Myth #3: Ticks can be eradicated.
Both environmentally and on warm bodies, ticks are devious little critters.
Spraying a yard or outdoor area may lessen but not completely get rid of ticks.
Likewise, any tick repellant for you or tick-control product for your pets is not 100% effective. People get upset when they use an effective topical product or collar and they find a tick. As I said earlier, if these folks found 1 or 2 while using a product, they would have found 20 without the tick-control product.
Ticks and tick exposure can be controlled and lessened — but not obliterated.
Myth #4: Ticks are seasonal.
Ticks may prefer cooler, damper weather and don’t bug us as much in the freezing cold or the hot summer. But don’t let this fool you — I have had a tick on me or my dog in January as well as in July.
Ticks celebrate all seasons and don’t discriminate when looking for their next meal.
Myth #5: Finding a tick on your dog is easy.
Even on a 5-pound, thin-haired Maltese, for example, a deer tick can be on your dog long enough to infect without you finding it. They are often tiny and neutral in color.
Learn a little more about Lyme disease in dogs in this video:
Myth #6: Tick populations are the same one year to the next.

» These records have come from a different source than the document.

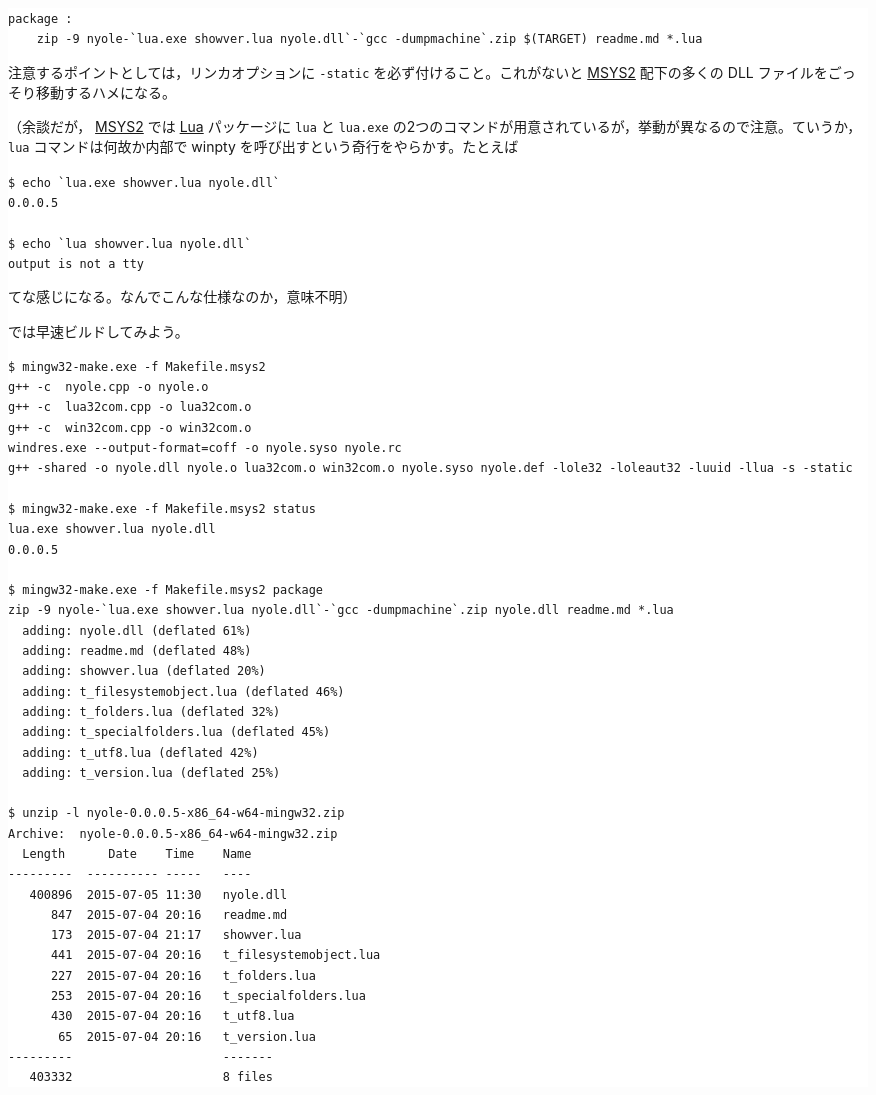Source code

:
 ```makefile:Makefile.msys2
package :
	zip -9 nyole-`lua.exe showver.lua nyole.dll`-`gcc -dumpmachine`.zip $(TARGET) readme.md *.lua
```

注意するポイントとしては，リンカオプションに `-static` を必ず付けること。これがないと [MSYS2] 配下の多くの DLL ファイルをごっそり移動するハメになる。

（余談だが， [MSYS2] では [Lua] パッケージに `lua` と `lua.exe` の2つのコマンドが用意されているが，挙動が異なるので注意。ていうか， `lua` コマンドは何故か内部で winpty を呼び出すという奇行をやらかす。たとえば

```shell
$ echo `lua.exe showver.lua nyole.dll`
0.0.0.5

$ echo `lua showver.lua nyole.dll`
output is not a tty
```

てな感じになる。なんでこんな仕様なのか，意味不明）

では早速ビルドしてみよう。

```shell
$ mingw32-make.exe -f Makefile.msys2
g++ -c  nyole.cpp -o nyole.o
g++ -c  lua32com.cpp -o lua32com.o
g++ -c  win32com.cpp -o win32com.o
windres.exe --output-format=coff -o nyole.syso nyole.rc
g++ -shared -o nyole.dll nyole.o lua32com.o win32com.o nyole.syso nyole.def -lole32 -loleaut32 -luuid -llua -s -static

$ mingw32-make.exe -f Makefile.msys2 status
lua.exe showver.lua nyole.dll
0.0.0.5

$ mingw32-make.exe -f Makefile.msys2 package
zip -9 nyole-`lua.exe showver.lua nyole.dll`-`gcc -dumpmachine`.zip nyole.dll readme.md *.lua
  adding: nyole.dll (deflated 61%)
  adding: readme.md (deflated 48%)
  adding: showver.lua (deflated 20%)
  adding: t_filesystemobject.lua (deflated 46%)
  adding: t_folders.lua (deflated 32%)
  adding: t_specialfolders.lua (deflated 45%)
  adding: t_utf8.lua (deflated 42%)
  adding: t_version.lua (deflated 25%)

$ unzip -l nyole-0.0.0.5-x86_64-w64-mingw32.zip
Archive:  nyole-0.0.0.5-x86_64-w64-mingw32.zip
  Length      Date    Time    Name
---------  ---------- -----   ----
   400896  2015-07-05 11:30   nyole.dll
      847  2015-07-04 20:16   readme.md
      173  2015-07-04 21:17   showver.lua
      441  2015-07-04 20:16   t_filesystemobject.lua
      227  2015-07-04 20:16   t_folders.lua
      253  2015-07-04 20:16   t_specialfolders.lua
      430  2015-07-04 20:16   t_utf8.lua
       65  2015-07-04 20:16   t_version.lua
---------                     -------
   403332                     8 files
```


[NYAGOS]: http://www.nyaos.org/index.cgi?p=NYAGOS "NYAOS.ORG - NYAGOS"
[Lua]: http://www.lua.org/ "The Programming Language Lua"
[nyole]: https://github.com/zetamatta/nyole "zetamatta/nyole"
[git]: https://git-scm.com/ "Git"
[MSYS2]: https://github.com/msys2 "msys2"
[TDM-GCC]: http://tdm-gcc.tdragon.net/ "TDM-GCC : News"
[ConEmu]: http://conemu.github.io/ "ConEmu - Handy Windows Terminal"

We never know how bad the tick population or prevalence of Lyme disease will be in certain seasons or areas.
Many factors affect the incidence of Lyme disease.
Sometimes a season is particularly bad in the Northeast, for example, because of the huge mouse population a few months earlier. Infected mice infect ticks — and mice seem pretty willing to provide their body as a home to 40–50 ticks at a time.
The more infected mice, the more infected ticks in the year to come.
Myth #7: Chronic Lyme disease is common.
If not diagnosed early, Lyme disease can cause severe secondary problems like arthritis and kidney damage.
Treatment can help only so much. Often, we don’t know the extent.
The good news?
Most dogs and humans, when treated early, are successfully treated for Lyme disease. The trick is catching clinical Lyme disease early, particularly in dogs, and beginning treatment.
I have been talking with my clients about Lyme disease almost since the disease was discovered, and I still have to tell them there is much we don’t know. Researchers in the human and veterinary field continue to be perplexed about how this big bugger of a disease can best be diagnosed and treated.
There is no perfect way to avoid contact with Lyme, no foolproof diagnostic test and no universally accepted treatment.
Please find out if there is a risk in your area and protect your pets as best you can.